«Тяжелым сердцем сообщаю — гласила телеграмма, — вольноопределяющийся ефрейтор Ранкль занесен список пропавших без вести подразделения. Неожиданная атака противника привела временной потере выдвинутой позиции высоте 1437. Большинство личного состава пало смертью храбрых. Донесению уцелевших ефрейтор Ранкль истекая кровью множества ран остался разрушенном блиндаже. Через сорок восемь часов по возвращении высоты 1437 опознавательный жетон ефрейтора Ранкля найден вместе жетонами погибших. Итальянцы похоронили своих и наших убитых общей братской могиле. Эксгумация настоящих условиях невозможна. Командир батальона капитан фон Балакович поручил выразить тебе всему вашему семейству глубокое сочувствие. Присоединяюсь своего имени. Ефрейтор Ранкль посмертно назначен командиром взвода и представлен награждению бронзовой медалью за храбрость с лавровой ветвью.
У Оттилии, на седьмом месяце тяжелой беременности, после этого известия начались преждевременные схватки, и ее пришлось спешно доставить в больницу. Всю ночь Ранкль провел в приемной родильного отделения; он шагал взад и вперед, сходя с ума при мысли, что Оттилия, которая никак не могла разродиться, умрет, оставив его в ужасном положении: без всяких прав по отношению ко всему семейству, без всякой надежды получить управление долей наследства Франца Фердинанда.
Наутро Оттилия наконец разрешилась. Ребенок — мальчик! — стал бы новым наследником. Но он появился на свет мертвый, задушенный пуповиной.
Ранкль ставил себе в величайшую заслугу, что после таких волнений и ударов судьбы он все же с честью выполнил все свои служебные и семейные обязанности.

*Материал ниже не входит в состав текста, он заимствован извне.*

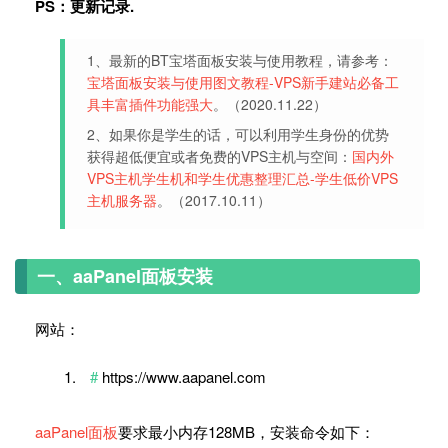
PS：更新记录.
1、最新的BT宝塔面板安装与使用教程，请参考：
宝塔面板安装与使用图文教程-VPS新手建站必备工
具丰富插件功能强大
。（2020.11.22）
2、如果你是学生的话，可以利用学生身份的优势
获得超低便宜或者免费的VPS主机与空间：
国内外
VPS主机学生机和学生优惠整理汇总-学生低价VPS
主机服务器
。（2017.10.11）
一、aaPanel面板安装
网站：
https://www.aapanel.com
aaPanel面板
要求最小内存128MB，安装命令如下：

Пусть кто-нибудь попробует сделать то же! От трупа новорожденного и постели едва не умершей жены помчаться домой. Натянуть на себя вицмундир. Проглотив всего булочку с маргарином и черный кофе, поехать в гимназию и там до самого вечера исполнять обязанности директора: проверить счета и наличность в кассе; установить множество всяких упущений; пробрать обслуживающий персонал; в качестве члена дисциплинарной комиссии принудить коллегу Турнонвиля подать в отставку и заменить его учителем гимнастики Кречманом; раз и навсегда запретить бывшему директору, в виде взыскания отправленному на пенсию, даже близко подходить к зданию гимназии. (Зря, что ли, вышестоящие инстанции уведомлялись бесчисленными секретными донесениями о серьезных последствиях, к которым неминуемо приведет либерально-пораженческое руководство старика?) Затем выступить перед учителями с короткой речью по случаю своего вступления в должность — о трех «Д», а именно: о дисциплине, дисциплине и еще раз дисциплине, без которой никакие общественные установления, будь то семья, школа или армия, существовать не могут. При этом ввернуть замечание о необходимости крепиться, стиснув зубы, даже если теряешь разом двух сыновей, — момент был выбран как нельзя лучше! Наконец, нанести визит областному школьному инспектору и, в качестве исполняющего обязанности директора мужской гимназии на Малой Стране, оставить свою визитную карточку директорам других немецких средних учебных заведений. Между делом несколько раз позвонить в больницу и помчаться туда с цветами и бутылкой вина, позаботившись, чтобы семейство Рейтеров, в лице Каролины фон Трейенфельс, явилось свидетелем столь достохвального акта супружеской галантности.
И в вихре всех этих дел и обязанностей все время искать лейтмотив, а также ритм суровой и мужественной поэмы на смерть сына, которую мог бы исполнить хор учеников на предполагаемом празднестве по случаю досрочного выпуска уходящих на фронт вольноопределяющихся.
Счастье, что Ранкль черпал добавочные силы из роли осиротелого отца солдата, этой мужественной, трагической роли, в которой он чувствовал себя как бы внутренне затянутым в мундир, как бы в туго зашнурованном душевном корсете, оберегавшем его от всякой опасности размякнуть.